61. Dunia Yang Enggan Berpihak

1.1K 172 51
                                    


Play lagu di mulmed!!

.

Happy reading ......

Jika langkahmu tak lagi terasa, tolong
tatap mereka yang ada di posisi serupa.
Jangan hanya terpaku pada kesakitan.
karena setiap manusia pun, pasti
merasakan sakit yang sama
walau dengan cara yang
berbeda.

—  L O S E  —

.



.



.




.




“Skala ... kenapa gelap?”

Deg.

Apalagi ini Tuhan? Sama seperti Angkasa, Skala juga semakin erat menggenggam telapak tangan Angkasa. Namun, Skala segera mengenyahkan pikiran buruknya.
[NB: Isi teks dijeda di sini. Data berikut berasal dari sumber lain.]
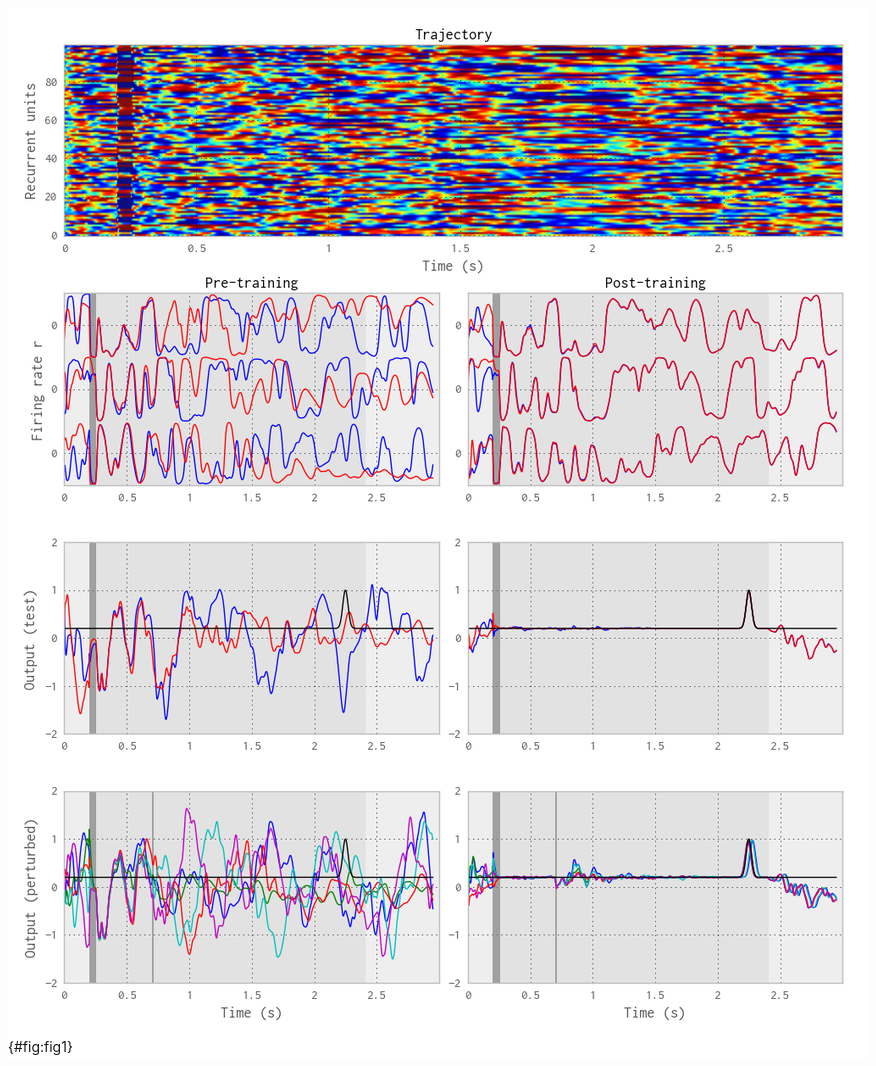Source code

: ![**Complexity without chaos.** Top: Temporal evolution of the firing rates of some recurrent neurons during the innate trajectory. Left: The innate trajectory (blue) superposed with a new noisy trial (red) before training. Right: The same after training. The top panel depicts the firing rate of 3 randomly chosen neurons, the middle one the firing rate of the read-out neuron, the bottom one the firing rate of the read-out neuron when a perturbation impulse is given 500 ms after the initial impulse.](figure_1.png){#fig:fig1}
“Sa, lo bisa lihat gue, ‘kan?”

Namun yang ada, kedua netra jernih itu hanya bergulir ke atas. Sama sekali tak menoleh ke arahnya. “Gelap, Kala. Tolong hidupin lampunya. G–gue takut.”

Jangan lupakan Angkasa yang mempunyai trauma dengan ruangan gelap, ia masih benci berada di tengah kegelapan. Apalagi kali ini, benar-benar tak ada yang bisa Angkasa lihat.

Telapak tangan kiri Skala, bertumpu pada ujung ranjang. Menahan berat badannya yang hendak terjatuh. Tolong bangunkan Skala jika ini hanya mimpi. Tolong, jangan lagi buat Angkasa kesakitan. Cairan bening itu sudah menumpuk di pelupuk mata.

“Skala, kok diam?” ucap Angkasa lagi. Kali ini disertai oleh kepalanya yang menoleh ke samping. Bukan menoleh ke arah Skala, tapi justru menoleh ke sebelah kanan yang tidak ada siapa-siapa di sana.

Bukan hanya Skala, baik Nata dan Vino yang ada di sini pun semuanya terdiam. Mereka tak tahu ingin merespons Angkasa seperti apa.

Beberapa detik setelahnya. Pintu ruangan terbuka. Menampilkan sosok dokter dan Dita serta Diki yang mengikuti dari belakang.

“Skala,” panggil Angkasa ketika ia merasakan tautan tangannya terlepas.

“Saya periksa dulu ya.” Dan setelahnya, Angkasa justru mendengar suara dokter. Angkasa tak menjawab apa-apa, ia hanya terdiam.

“Angkasa, kamu bisa lihat saya?” tanyanya.

Barulah, Angkasa menggeleng. “Gelap, Dok. Kenapa dari tadi lampunya nggak di hidupin?”

Dita menutup mulutnya tak percaya dan di detik selanjutnya, Diki menariknya ke dalam pelukannya tanpa suara.

Dokter itu masih mengecek kondisi mata Angkasa, sampai akhirnya, pria itu menghela napas berat. Lalu tubuhnya berbalik menatap satu persatu orang-orang yang sedang menanti kabar baiknya.

“Bagaimana, Dok?” Diki yang bertanya lebih dulu.

“Kondisinya sudah stabil. Namun, sesuai yang saya katakan kemarin, benturan yang terjadi di kepalanya begitu keras hingga membuat saraf matanya rusak. Saya berat mengatakan ini. Tapi, saat ini Angkasa mengalami kebutaan.”

Angkasa menggeleng. Tidak, apa yang tengah mereka semua bicarakan? Ia bangkit dan duduk mengucek kedua matanya, lalu membukanya kembali. Namun tetap gelap. Angkasa beberapa kali mengulanginya, namun hasilnya tetap sama. Angkasa panik, air matanya lantas menggenang di pelupuk mata.